The special’s first hour in particular was a perfect match of interviewer and subject. Oprah’s not the ideal interrogator for every kind of guest, but there is no one better at getting the ultrafamous to drop their guard and say things they wouldn’t to anyone else with a TV camera. Oprah is one of them — she literally lives in the same SoCal neighborhood as Meghan and Harry — while at the same time retaining enough of her journalism training to gently but firmly nudge her guests in the direction she needs them to go. Even the moments when Meghan and/or Harry chose not to reveal something proved telling: Given everything Oprah had gotten them to say about various royals, for instance, it wasn’t hard to zero in on Charles and/or William as the most likely perpetrators of the offensive skin-color question.
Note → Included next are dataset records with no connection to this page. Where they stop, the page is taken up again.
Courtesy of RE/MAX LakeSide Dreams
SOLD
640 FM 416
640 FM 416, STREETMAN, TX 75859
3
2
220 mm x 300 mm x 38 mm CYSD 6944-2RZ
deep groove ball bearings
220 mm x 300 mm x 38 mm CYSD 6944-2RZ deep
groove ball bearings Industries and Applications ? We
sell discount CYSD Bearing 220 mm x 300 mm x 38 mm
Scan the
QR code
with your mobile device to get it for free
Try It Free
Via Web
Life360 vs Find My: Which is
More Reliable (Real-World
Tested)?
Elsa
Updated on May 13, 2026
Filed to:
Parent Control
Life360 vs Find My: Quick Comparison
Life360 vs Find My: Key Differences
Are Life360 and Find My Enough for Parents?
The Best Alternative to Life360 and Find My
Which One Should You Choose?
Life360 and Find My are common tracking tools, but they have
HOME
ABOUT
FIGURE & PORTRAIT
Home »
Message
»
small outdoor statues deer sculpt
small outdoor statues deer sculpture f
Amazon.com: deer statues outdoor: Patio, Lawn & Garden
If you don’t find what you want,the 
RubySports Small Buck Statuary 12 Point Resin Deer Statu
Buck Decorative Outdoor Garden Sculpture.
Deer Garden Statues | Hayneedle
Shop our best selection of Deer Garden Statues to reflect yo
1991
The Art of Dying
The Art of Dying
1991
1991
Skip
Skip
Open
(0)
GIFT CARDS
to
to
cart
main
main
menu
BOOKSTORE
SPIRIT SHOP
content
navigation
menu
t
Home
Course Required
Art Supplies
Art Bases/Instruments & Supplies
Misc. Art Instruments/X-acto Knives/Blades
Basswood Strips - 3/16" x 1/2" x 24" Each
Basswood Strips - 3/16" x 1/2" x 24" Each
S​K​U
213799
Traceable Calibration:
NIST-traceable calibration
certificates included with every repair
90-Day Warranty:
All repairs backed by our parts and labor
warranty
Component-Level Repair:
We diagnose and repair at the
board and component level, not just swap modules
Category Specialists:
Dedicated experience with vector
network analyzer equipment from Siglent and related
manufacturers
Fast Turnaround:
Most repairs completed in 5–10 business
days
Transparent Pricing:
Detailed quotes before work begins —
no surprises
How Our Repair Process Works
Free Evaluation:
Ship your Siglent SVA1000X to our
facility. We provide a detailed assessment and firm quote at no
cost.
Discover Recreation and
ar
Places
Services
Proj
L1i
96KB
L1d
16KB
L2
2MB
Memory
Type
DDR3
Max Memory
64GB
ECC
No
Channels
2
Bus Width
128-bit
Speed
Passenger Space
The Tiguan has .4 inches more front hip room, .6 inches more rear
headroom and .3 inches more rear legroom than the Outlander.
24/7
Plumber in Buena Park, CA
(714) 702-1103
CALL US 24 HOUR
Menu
Meghan, meanwhile, is an actor with her own kind of media training. She understands how the PR game is meant to be played, and thus was in a better position than most non-royals would be both to recognize the position the firm kept putting her in, and to articulate it to Oprah and her audience. She’s also an American who did not grow up in awe of the royals(*), who has been through divorce and other personal strife. She’s not someone conditioned to hold back for the sake of decorum. And her openness no doubt has been a big influence on her husband, who was a bit skimpier with specifics when he joined the conversation, but who nonetheless made clear how wronged he felt he, Meghan, and Archie have been by the crown.
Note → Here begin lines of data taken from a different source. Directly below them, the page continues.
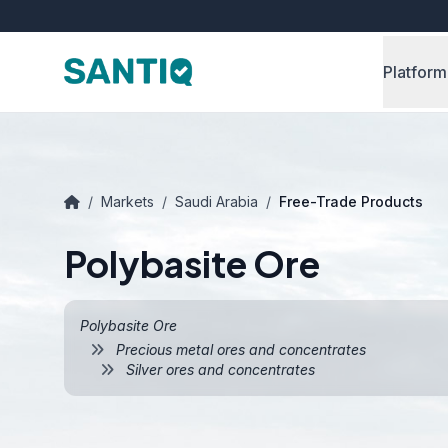
Platform
/
Markets
/
Saudi Arabia
/
Free-Trade Products
Polybasite Ore
Polybasite Ore
Precious metal ores and concentrates
Silver ores and concentrates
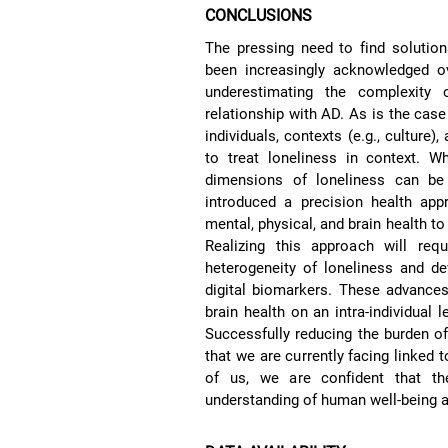
CONCLUSIONS
The pressing need to find solution
been increasingly acknowledged ov
underestimating the complexity of
relationship with AD. As is the case
individuals, contexts (e.g., culture),
to treat loneliness in context. W
dimensions of loneliness can be
introduced a precision health app
mental, physical, and brain health to f
Realizing this approach will requ
heterogeneity of loneliness and de
digital biomarkers. These advances
brain health on an intra-individual 
Successfully reducing the burden of
that we are currently facing linked
of us, we are confident that t
understanding of human well-being a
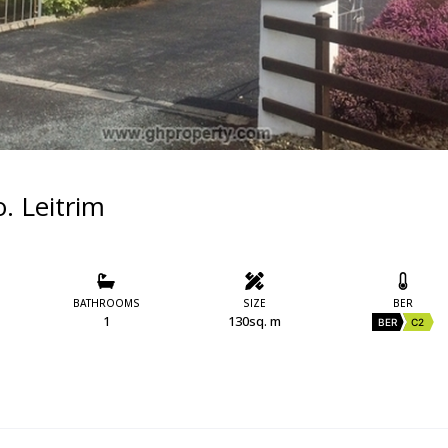
. Leitrim
BATHROOMS
SIZE
BER
1
130sq. m
BER
C2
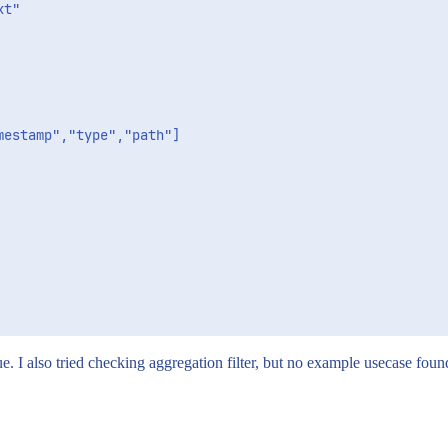
estamp","type","path"]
(*) The flip side is that she came off as willfully ignorant when she admitted not looking into Harry’s family more thoroughly in the early stages of dating him, though it’s a fairly minor mistake compared to the things allegedly done to her.
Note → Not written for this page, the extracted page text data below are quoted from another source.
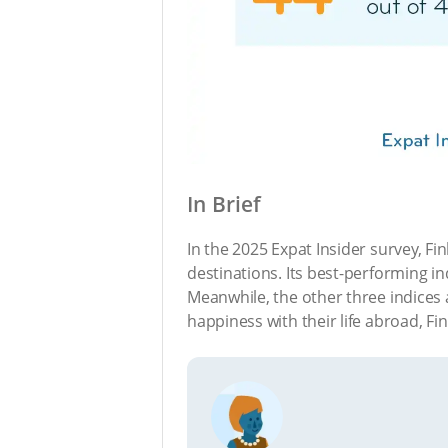
In Brief
In the 2025 Expat Insider survey, Fi
destinations. Its best-performing ind
Meanwhile, the other three indices a
happiness with their life abroad, Fi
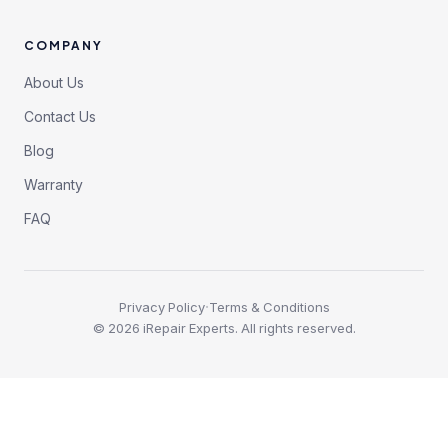
COMPANY
About Us
Contact Us
Blog
Warranty
FAQ
·
Privacy Policy
Terms & Conditions
©
2026
iRepair Experts. All rights reserved.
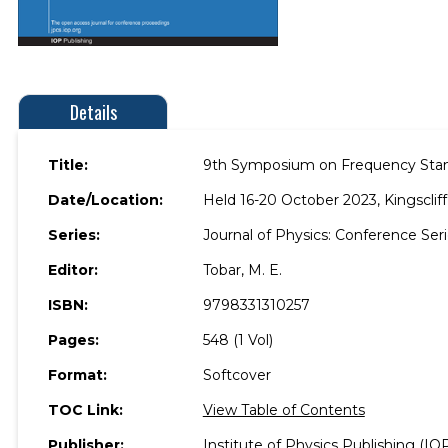
Details
Title:
9th Symposium on Frequency Stan
Date/Location:
Held 16-20 October 2023, Kingscliff,
Series:
Journal of Physics: Conference Se
Editor:
Tobar, M. E.
ISBN:
9798331310257
Pages:
548 (1 Vol)
Format:
Softcover
TOC Link:
View Table of Contents
Publisher:
Institute of Physics Publishing (IO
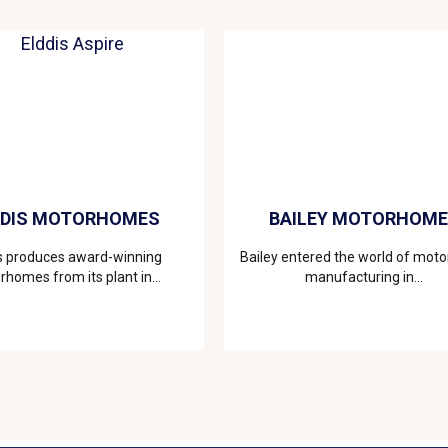
DDIS MOTORHOMES
BAILEY MOTORHOM
s produces award-winning
Bailey entered the world of mo
homes from its plant in...
manufacturing in...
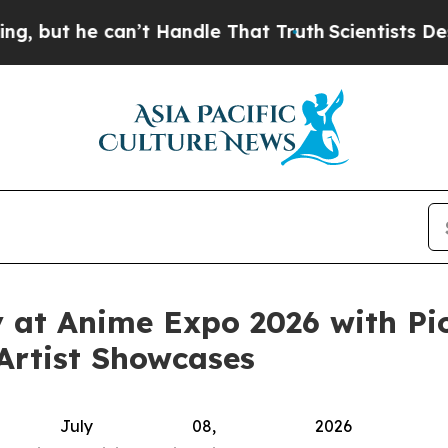
Handle That Truth
Scientists Designed a Virtual A
y at Anime Expo 2026 with Pi
 Artist Showcases
, July 08, 2026 (GL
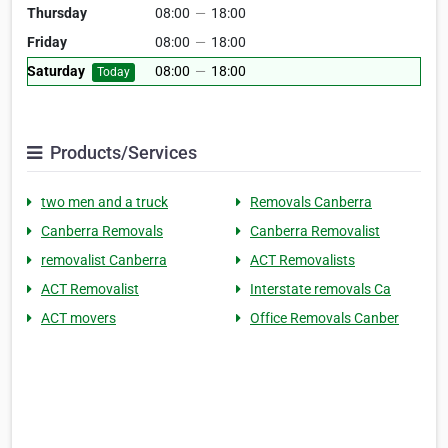
Thursday
08:00
—
18:00
Friday
08:00
—
18:00
Saturday
08:00
—
18:00
Today
Products/Services
two men and a truck
Removals Canberra
Canberra Removals
Canberra Removalist
removalist Canberra
ACT Removalists
ACT Removalist
Interstate removals Ca
ACT movers
Office Removals Canber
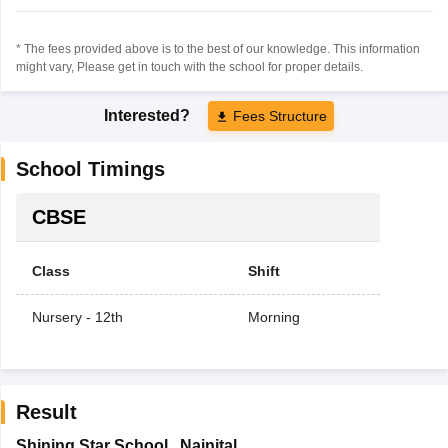
* The fees provided above is to the best of our knowledge. This information
might vary, Please get in touch with the school for proper details.
Interested?
Fees Structure
School Timings
CBSE
Class
Shift
Nursery - 12th
Morning
Result
Shining Star School
,
Nainital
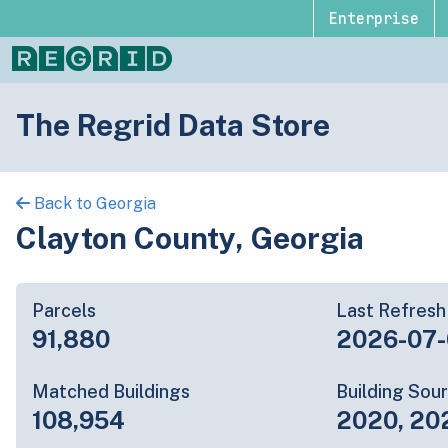
Enterprise
The Regrid Data Store
Back to Georgia
Clayton County, Georgia
Parcels
Last Refresh
91,880
2026-07
Matched Buildings
Building Sou
108,954
2020, 20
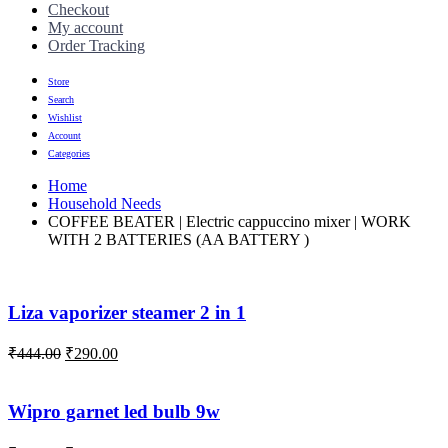
Checkout
My account
Order Tracking
Store
Search
Wishlist
Account
Categories
Home
Household Needs
COFFEE BEATER | Electric cappuccino mixer | WORK
WITH 2 BATTERIES (AA BATTERY )
Liza vaporizer steamer 2 in 1
₹
444.00
₹
290.00
Wipro garnet led bulb 9w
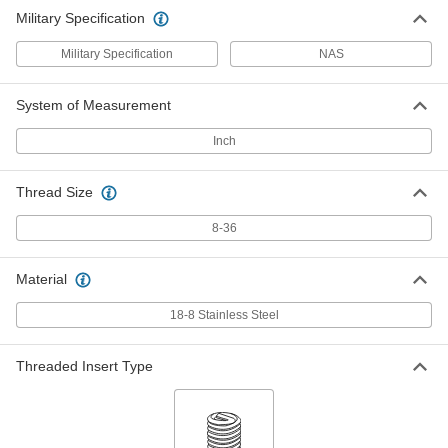
Military Specification
Military Specification
NAS
System of Measurement
Inch
Thread Size
8-36
Material
18-8 Stainless Steel
Threaded Insert Type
The Crown itself came up briefly at one point, as Oprah got her guests to admit that they’ve both watched at least some of the Netflix drama, whose most recent season covered the first decade of Charles and Diana’s marriage, including Harry’s early childhood. The Crown is sold as a warts-and-all portrait of the monarchy, even though it’s clear that creator Peter Morgan has enormous affection for the institution itself, if not for all of the people within it, and for what the burden of title can do to the ones he likes. The Meghan and Harry interview, though, painted a picture of an institution so calcified as to perhaps be unsalvageable, even as the glorified and expensive PR firm that the royalty has essentially become. The Netflix drama is already scheduled to end well before its fictionalized palace catches up with our present version, but it’s also hard to imagine Morgan being willing to fully confront all that was said and implied in this interview. (Also, Morgan’s best work on the show, and in his other films about Queen Elizabeth, have involved recreating events that took away from the public eye, whereas we now have a whole lot of detail about this situation.)

But the interview wound up transcending all the Twitter jokes about how The Crown might attempt to dramatize it. And it transcended the usual scope and agenda of this kind of carefully orchestrated sit-down. This felt like the type of event that television rarely offers anymore in a post-monoculture world (early ratings suggested an average of 17.1 million people watched it on Sunday night), and one where the steak — the nature and larger meaning of Meghan’s complaints — wound up being far more important than the sizzle of these two talking at all. This interview will shape perception of the royals for years to come, even as its lessons apply to a much wider world than the one inside Buckingham Palace.

What” just happened? Something pretty great, it turns out.